Both are good, but Hattie's smothered chicken is
- 3- to 4-pound chicken, cut up
- 1/2 tsp black pepper
- 3 green onions, cut into 1-inch pieces, including
some of the green
- 3 cloves garlic, mashed and minced
- 3 1/2 cups hot water or chicken broth
- 1 tsp. sea salt
- 1 tsp. powdered sage
- 1/2 medium yellow onion, thinly sliced
- 2 Tbsp all-purpose flour
- 3 Tblsp vegetable oil
In deep, heavy 12-inch skillet, heat oil over low
heat for about 5 minutes. Sprinkle chicken with salt and pepper; place in hot skillet. Cover chicken with yellow
and green onions and minced garlic (this is why it's called "smothered" chicken). Increase heat to medium.
Cook 10 minutes; turn chicken. Cook 10 minutes
longer or until golden. Reduce heat to low; cook 5 minutes longer. Turn; cook 5 minutes. Remove chicken and onions
from skillet. Place in large pot or Dutch oven; set aside.

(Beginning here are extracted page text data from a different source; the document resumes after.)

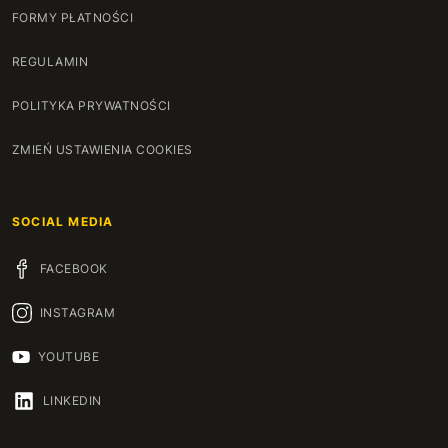
FORMY PŁATNOŚCI
REGULAMIN
POLITYKA PRYWATNOŚCI
ZMIEŃ USTAWIENIA COOKIES
SOCIAL MEDIA
FACEBOOK
INSTAGRAM
YOUTUBE
LINKEDIN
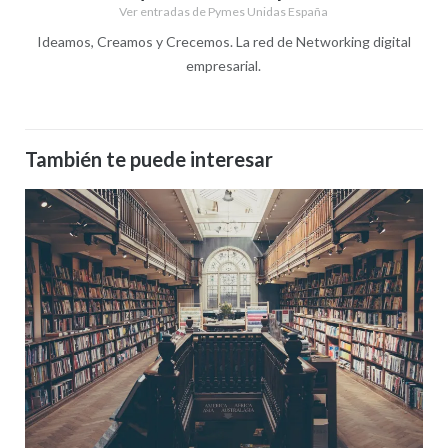
Ver entradas de Pymes Unidas España
Ideamos, Creamos y Crecemos. La red de Networking digital
empresarial.
También te puede interesar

Make a roux (pronounced "roo"). Make
sure you have about 2 Tbsp. of chicken drippings or butter in the pan and heat it over low heat until it starts
to sizzle. Add 2 Tbsp flour, the onion powder and sage and mix with a whisk, stirring constantly, until it forms
a smooth, uniform mixture. Cook the roux over low heat for 2 or 3 minutes to eliminate the raw flour flavor; the
color should be blond or golden.
Stir in the water or chicken stock, stirring constantly
with a whisk to keep lumps from forming. If it gets too thick, add more liquid. When it is smooth and starting
to thicken, pour the gravy over the chicken in the large pot. Heat to boiling; reduce heat to low. Cover and simmer
1 hour, stirring occasionally so the gravy doesn't stick to the pot.
Serve hot over rice or wide noodles.